Regarding the mechanism of AT from an electrophysiological aspect, macroreentry and microreentry have been reported in association with a spontaneous scar [7, 11]. In cases of spontaneous scar, the aorta-LA contiguous scar area has been reported to be involved in the reentry circuit of localized reentrant AT [12]. However, other mechanisms, such as automaticity and triggered activity, may also be involved in the arrhythmogenesis of ATs due to scar [18]. Furthermore, the mechanical stretch induced by LA enlargement itself may cause changes in cellular action potential and calcium current, which potentially alter the arrhythmogenicity of the tissue [19]. Considering the underlying mechanism of ATs in the present case, AT1 and AT4 (recurrence of AT1) were based on macroreentry, as depicted on activation mapping. AT2 and AT3 were focal ATs depicted as centrifugal propagation. After assessing the underlying mechanism of AT2 and AT3 in the present case, the following observations suggest the likelihood of triggered activity other than microreentry or automaticity: (1) AT2 and AT3 were easily provoked by burst pacing without isoproterenol; (2) no gradual acceleration and/or slowing, known as the warm up or cool down phenomenon, was observed; (3) no manifest entrainment was observed; and (4) no fractionated potential accounting for almost the entire TCL was observed around the earliest activation site of those ATs. While it is often difficult to identify the underlying mechanism of ATs in clinical practice [20, 21], we consider it important to assess the arrhythmia etiology and its mechanisms in order to provide appropriate comprehensive treatment. Because the present case implies the possible arrhythmogenesis of focal ATs, unlike microreentry from a spontaneous scar in the LA, we considered it important to remember that multiple ATs of various mechanisms can arise in association with a spontaneous scar.
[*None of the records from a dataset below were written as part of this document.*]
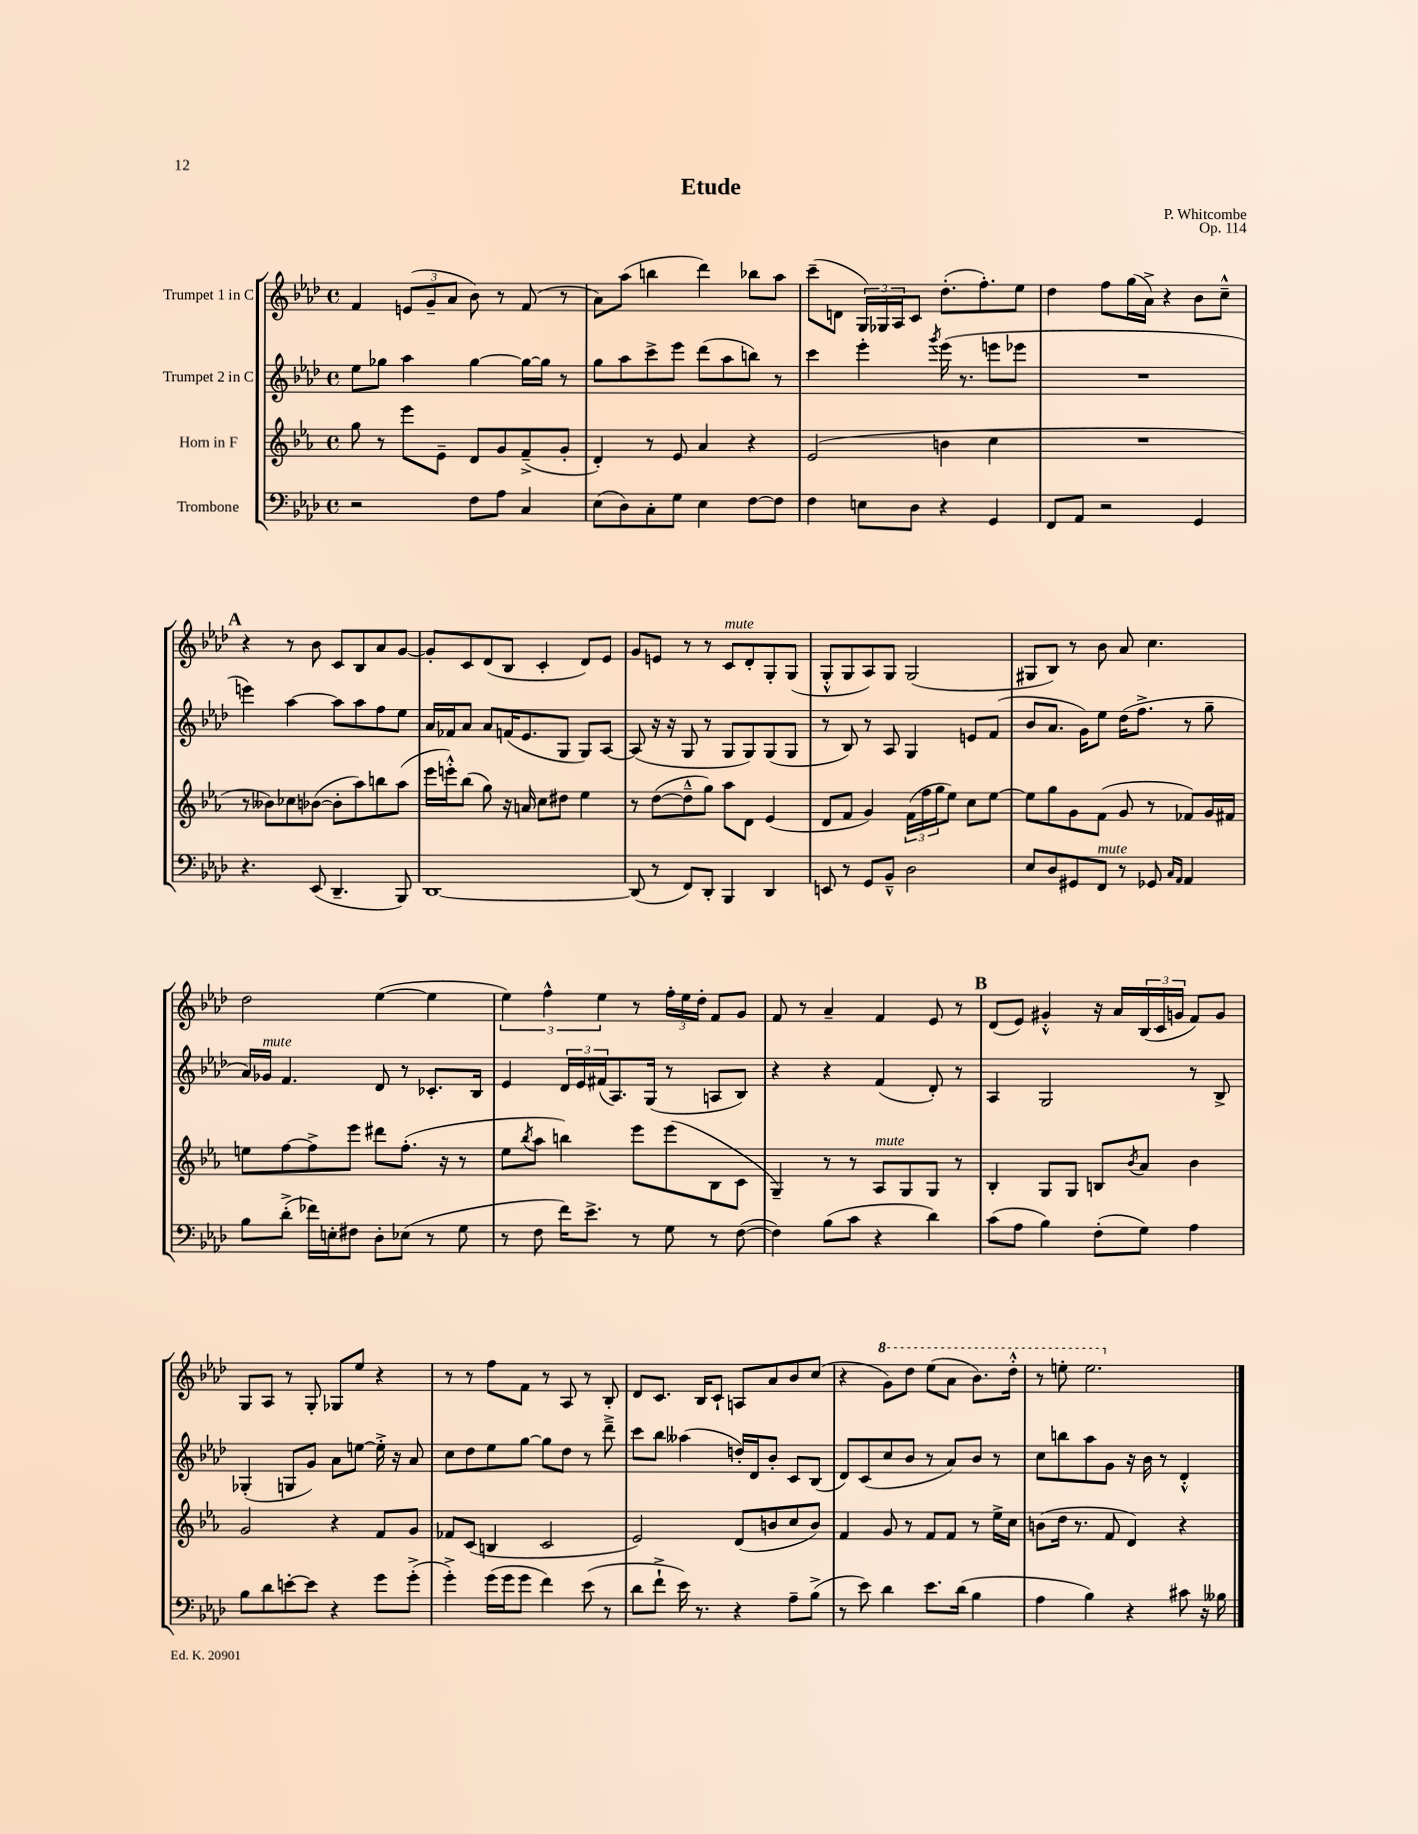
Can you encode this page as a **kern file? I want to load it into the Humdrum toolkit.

**kern	**kern	**kern	**kern
*staff4	*staff3	*staff2	*staff1
*clefF4	*clefG2	*clefG2	*clefG2
*k[b-e-a-d-]	*k[b-e-a-]	*k[b-e-a-d-]	*k[b-e-a-d-]
*M4/4	*M4/4	*M4/4	*M4/4
*met(c)	*met(c)	*met(c)	*met(c)
2r	8gg	8ee-	4f
.	8r	8gg-	.
.	8eee-	4aa-	(12e
.	.	.	12g~
.	8e-~	.	.
.	.	.	12a-
8F	8d	[4gg-	8b-)
8A-	8g	.	8r
4C	(8f~^	16gg-_	(8f
.	.	16gg-]	.
.	8g'	8r	8r
=	=	=	=
(8E-	4d')	8gg	8a-)
8D-)	.	8aa-	(8aa-
8C'	8r	8ccc^	4bb
8G	8e-	8eee-	.
4E-	4a-	(8ddd-	4ddd-)
.	.	8aa-	.
[8F	4r	8bb)	8bb-
8F]	.	8r	8aa-
=	=	=	=
4F	(2e-	4ccc	(8ccc~
.	.	.	8d
8E	.	4eee-'	24G)
.	.	.	24G-
.	.	.	24A-
8D-	.	.	8c
.	.	8qggg	.
4r	4b	(16eee-	(8.dd-'
.	.	8.r	.
.	.	.	8.ff')
4GG	4cc	8eee	.
.	.	8eee-	8ee-
=	=	=	=
8FF	1r	1r	4dd-
8AA-	.	.	.
2r	.	.	8ff
.	.	.	(16gg
.	.	.	16a-^)
.	.	.	4r
4GG	.	.	8b-
.	.	.	8cc~^^
=	=	=	=
4.r	8r	4eee)	4r
.	8b--)	.	.
.	8cc-	[4aa-	8r
(8EE-	([8b-	.	8b-
4.DD-~	8b-']	8aa-]	8c
.	8aa-)	8aa-	8B-
.	8bb	8ff	8a-
8BBB-)	(8aa-	8ee-	[8g
=	=	=	=
[1DD-	16eee-	16a-	8g']
.	16eee'^^)	16f-	.
.	(8bb-	8a-	8c
.	8gg)	8a-	(8d-
.	16r	(16f	8B-
.	16a	8.e-	.
.	8cc	.	4c'
.	8dd#	8G	.
.	4ee-	8G)	8d-)
.	.	[8A-	8e-
=	=	=	=
(8DD-]	8r	(8A-]	8g
8r	([8dd	16r	8e
.	.	16r	.
8FF)	8dd~^^]	8G	8r
8DD-'	8gg)	8r	8r
4BBB-	8aa-	8G	8c
.	8d	8G)	8d-'
4DD-	(4e-	(8G	8G'
.	.	8G	(8G
=	=	=	=
8EE	8d	8r	8G'^^
8r	8f	8B-)	8G
8GG	4g)	8r	8A-)
8BB-~^^	.	8A-	8G
2D-	(24f	4G	(2G
.	24ff	.	.
.	24gg	.	.
.	8ee-)	.	.
.	8cc	8e	.
.	[8ee-	(8f	.
=	=	=	=
8E-	8ee-]	8b-	8G#
8D-	8gg	8.a-	8B-)
8GG#	8g	.	8r
.	.	16g)	.
8FF	(8f	8ee-	8b-
8r	8g	(16dd-	8a-
.	.	8.ff^	.
8GG-	8r	.	4.cc
16qqC	.	.	.
16qqAA-	.	.	.
4AA-	8f-)	8r	.
.	16g	8gg~	.
.	16f#	.	.
=	=	=	=
8B-	8ee	16a-)	2dd-
.	.	16g-	.
(8d-'^	[8ff	4.f	.
16f-)	8ff^]	.	.
16E'	.	.	.
8F#	8eee-	.	.
8D-'	8ddd#	8d-	([4ee-
(8E-	(8.ff'	8r	.
8r	.	8.c-'	4ee-]
.	16r	.	.
8G	8r	.	.
.	.	16B-	.
=	=	=	=
8r	8ee-	4e-	6ee-)
.	8qbb-	.	.
8F	8aa-	.	.
.	.	.	6ff^^
16f)	4bb)	24d-	.
.	.	24e-	.
8.e-^	.	.	.
.	.	(24f#	6ee-
.	.	8.A-)	.
8r	8eee-	.	8r
.	.	(16G	.
8G	(8eee-	8r	24ff'
.	.	.	24ee-
.	.	.	24dd-'
8r	8B-	8A	8f
([8F	8c	8B-)	8g
=	=	=	=
4F])	4G~)	4r	8f
.	.	.	8r
(8B-	8r	4r	4a-~
8c	8r	.	.
4r	8A-	(4f	4f
.	8G	.	.
4d-)	8G	8d-')	8e-
.	8r	8r	8r
=	=	=	=
(8c	4B-'	4A-	(8d-
8A-	.	.	8e-)
4B-)	8G	2G	4g#'^^
.	8G	.	.
(8F'	8B	.	16r
.	.	.	16a-
.	8qb-	.	.
8G)	8a-	.	(24B-
.	.	.	24c
.	.	.	24g
4A-	4b-	8r	8f)
.	.	8B-^	8g
=	=	=	=
8B-	2g	(4G-'	8G
8d-	.	.	8A-
[8e'	.	8G	8r
8e]	.	8g)	8G'
4r	4r	8a-	8G-
.	.	[8ee	8ee-
8g	8f	16ee'^]	4r
.	.	16r	.
(8g'^	8g	8a-	.
=	=	=	=
4g'^)	8f-	8cc	8r
.	(8c	8dd-	8r
(16g	4B	8ee-	8ff
16g	.	.	.
8g	.	[8gg	8f
4f)	2c	8gg]	8r
.	.	8dd-	8A-
(8e-	.	8r	8r
8r	.	8ddd-~^	8B-'
=	=	=	=
8d-	2e-)	8ccc	8d-
8f`^	.	8bb-	8.c
16e-)	.	(4aa--	.
8.r	.	.	16B-
.	.	.	8c`
4r	(8d	16dd')	8A
.	.	16d-	.
.	8b	8b-'	8a-
8A-~	8cc	8c	8b-
(8B-^	8b)	(8B-	(8cc
=	=	=	=
8r	4f	8d-)	4r
8e-)	.	(8c	.
4d-	8g	8cc	8gg)
.	8r	8b-	8ddd-
8.e-	8f	8r	(8eee-
.	8f	8a-)	8aa-
(16d-	.	.	.
4B-	8r	8b-	8.bb-)
.	16ee-^	8r	.
.	16cc	.	16ddd-'^^
=	=	=	=
4A-	(8b	8cc	8r
.	16dd	8bb	8eee'
.	8.r	.	.
4B-)	.	8aa-	2.eee
.	8f	8g	.
4r	4d)	16r	.
.	.	16b-	.
.	.	8r	.
8c#	4r	4d-'^^	.
16r	.	.	.
16B--	.	.	.
==	==	==	==
*-	*-	*-	*-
The 3-D electroanatomical mapping fused with the image constructed by MDCT is the preferred modality for visualization of tachyarrhythmia propagation in relation to anatomical information. This modality is useful not only in planning the ablation strategy but also in understanding the relationship between anatomical obstacles and the injured myocardium, including low-voltage or silent areas as encountered in the present case. Therefore, we think it is best to use 3-D electroanatomical mapping fused with the image constructed by MDCT when planning ablation treatment for patients with multiple and various ATs associated with an atrial scar.

The case information presented here is beneficial to cardiologists, who should be aware of the possibility that focal and macroreentrant left ATs can occur in association with a spontaneous scar, especially in patients with HCM, even if they have no history of invasive intervention to the LA.

Conclusion

We have reported a case of multiple LA-AT associated with the aorta–LA contiguous low-voltage area and apparently involving various kinds of pathophysiology. Three-dimensional electroanatomical mapping fused with multidetector computed tomography is useful for visualizing the relation between the aorta and the LA low-voltage area.